O'Rourke forecasted a shakeout among UWB startups last fall. Following the economic downturn, that shakeout came in spades.


WiQuest folded in October. Staccato Communications and Artimi merged to pool resources in November. PulseLink slashed staff down to a bare bones operation late last year. Tzero closed in February, followed by Radiospire. The WiMedia Alliance, the UWB industry group, will end operations later this year.


"I was pretty bullish on UWB's prospects for a long time, but no one seems to agree with me," said O'Rourke in a late April interview. "I am starting to think [UWB's] time may have passed," he said.


"The Wireless USB crowd is imploding," said Tan Rao, co-founder and the first chief executive of Radiospire. "Those still in existence are hunkering down, and I don't see a lot of traction. They have a lot of competition from 802.11n which is doing a lot of what the WiMedia Alliance promised," he said.


Three UWB startups remain—Alereon, Staccato and Wisair. They claim the technology will find its way next-generation notebooks debuting in 2010 as well as a variety of peripherals.


The USB Implementers Forum said it will release in June a new version of the wireless USB spec that is based on ultrawideband. The Bluetooth Special Interest Group is discussing plans for using UWB as a future high bandwidth transport.

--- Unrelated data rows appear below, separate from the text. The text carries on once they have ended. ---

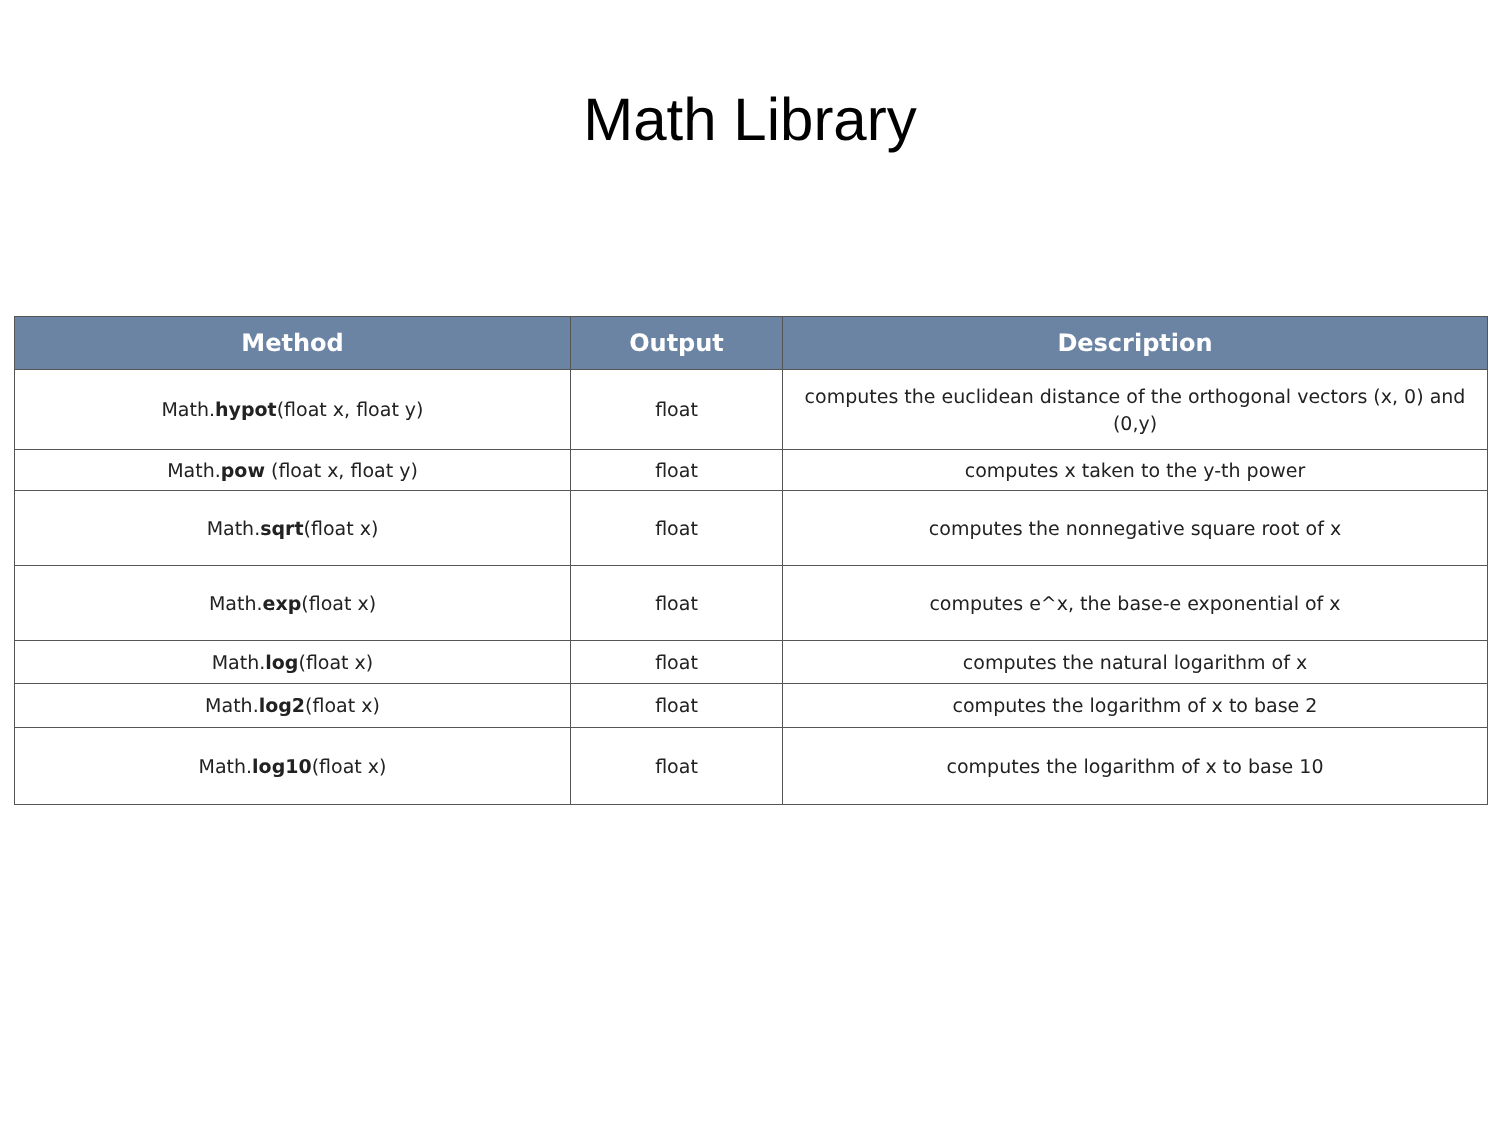Math Library
| Method | Output | Description |
| --- | --- | --- |
| Math. hypot (float x, float y) | float | computes the euclidean distance of the orthogonal vectors (x, 0) and (0,y) |
| Math. pow (float x, float y) | float | computes x taken to the y-th power |
| Math. sqrt (float x) | float | computes the nonnegative square root of x |
| Math. exp (float x) | float | computes e^x, the base-e exponential of x |
| Math. log (float x) | float | computes the natural logarithm of x |
| Math. log2 (float x) | float | computes the logarithm of x to base 2 |
| Math. log10 (float x) | float | computes the logarithm of x to base 10 |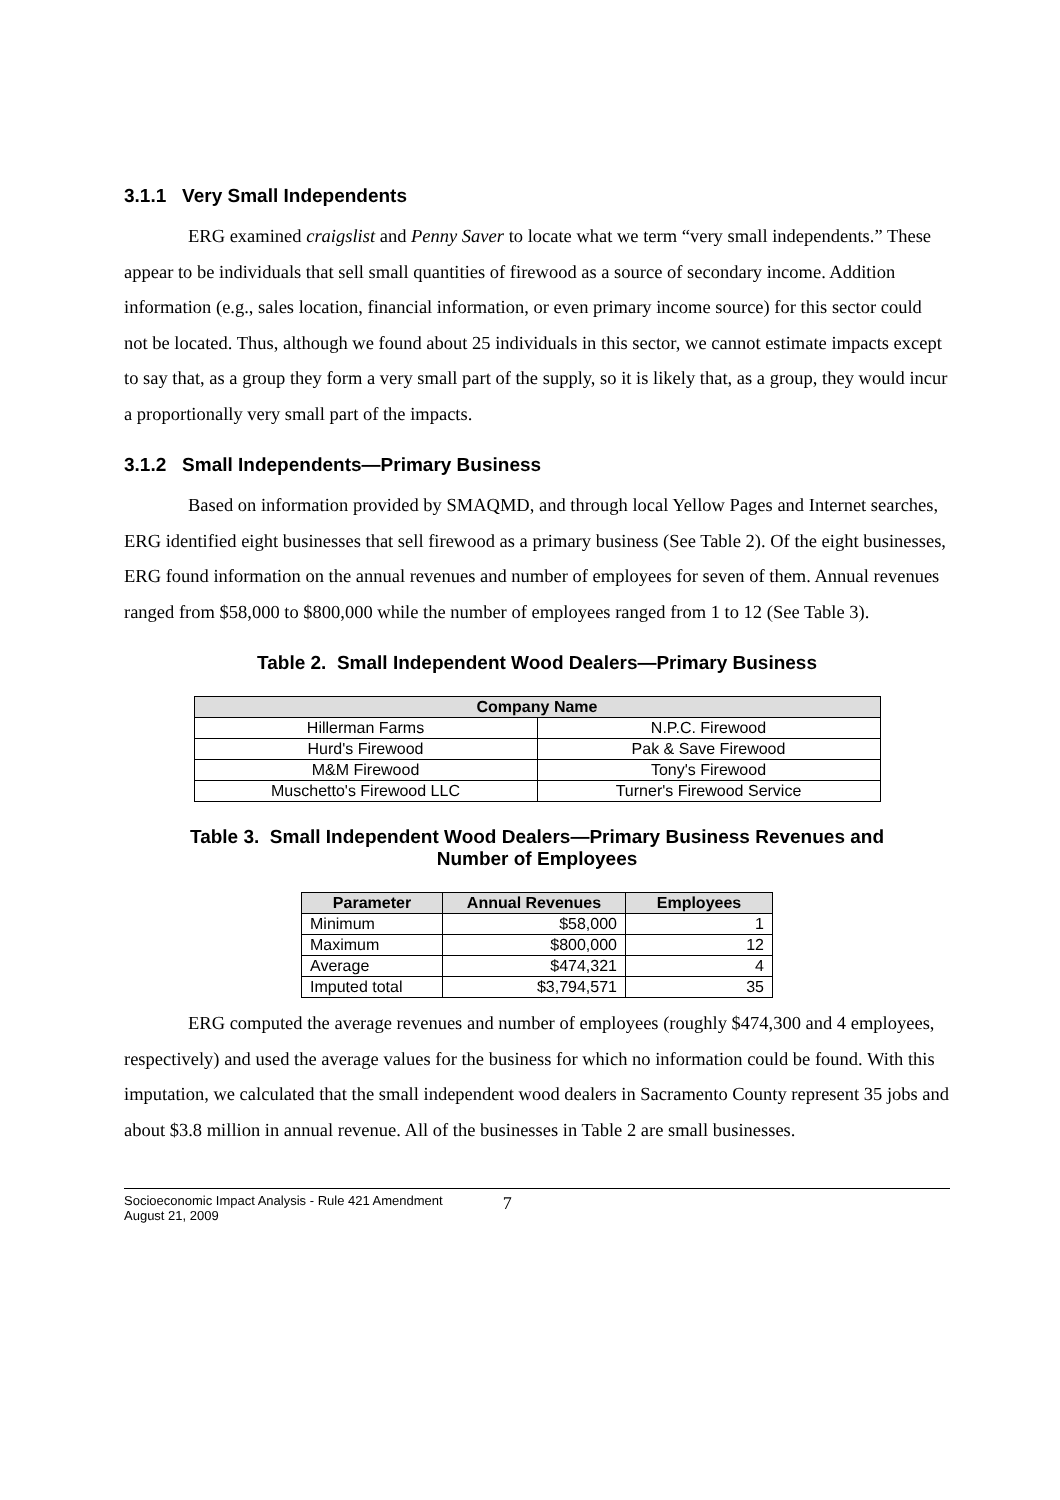3.1.1 Very Small Independents
ERG examined craigslist and Penny Saver to locate what we term “very small independents.” These appear to be individuals that sell small quantities of firewood as a source of secondary income. Addition information (e.g., sales location, financial information, or even primary income source) for this sector could not be located. Thus, although we found about 25 individuals in this sector, we cannot estimate impacts except to say that, as a group they form a very small part of the supply, so it is likely that, as a group, they would incur a proportionally very small part of the impacts.
3.1.2 Small Independents—Primary Business
Based on information provided by SMAQMD, and through local Yellow Pages and Internet searches, ERG identified eight businesses that sell firewood as a primary business (See Table 2). Of the eight businesses, ERG found information on the annual revenues and number of employees for seven of them. Annual revenues ranged from $58,000 to $800,000 while the number of employees ranged from 1 to 12 (See Table 3).
Table 2. Small Independent Wood Dealers—Primary Business
| Company Name | |
| --- | --- |
| Hillerman Farms | N.P.C. Firewood |
| Hurd's Firewood | Pak & Save Firewood |
| M&M Firewood | Tony's Firewood |
| Muschetto's Firewood LLC | Turner's Firewood Service |
Table 3. Small Independent Wood Dealers—Primary Business Revenues and
Number of Employees
| Parameter | Annual Revenues | Employees |
| --- | --- | --- |
| Minimum | $58,000 | 1 |
| Maximum | $800,000 | 12 |
| Average | $474,321 | 4 |
| Imputed total | $3,794,571 | 35 |
ERG computed the average revenues and number of employees (roughly $474,300 and 4 employees, respectively) and used the average values for the business for which no information could be found. With this imputation, we calculated that the small independent wood dealers in Sacramento County represent 35 jobs and about $3.8 million in annual revenue. All of the businesses in Table 2 are small businesses.
Socioeconomic Impact Analysis - Rule 421 Amendment
August 21, 2009
7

In his report, O'Rourke predicted 802.11n will be the big winner in next-generation wireless networks capable of handing high def video.


More than 100 million systems will have high def capable wireless links this year rising to nearly 800 million units by 2013, O'Rourke predicted, the vast majority of them based on 802.11n.


The two leading contenders include the wireless home digital interface (WHDI) based on a proprietary variant of 802.11 from startup Amimon and 60 GHz technology called WirelessHD from startup SiBeam. Taken together they will only ship about one million units this year, rising to about 13 million units in 2013, O'Rourke forecasts.


"WHDI and WirelessHD are new, expensive, power-hungry technologies that are being promoted by start-ups, which is not generally a recipe for quick market success. We expect them to be adopted slowly over the length of the forecast," O'Rourke said.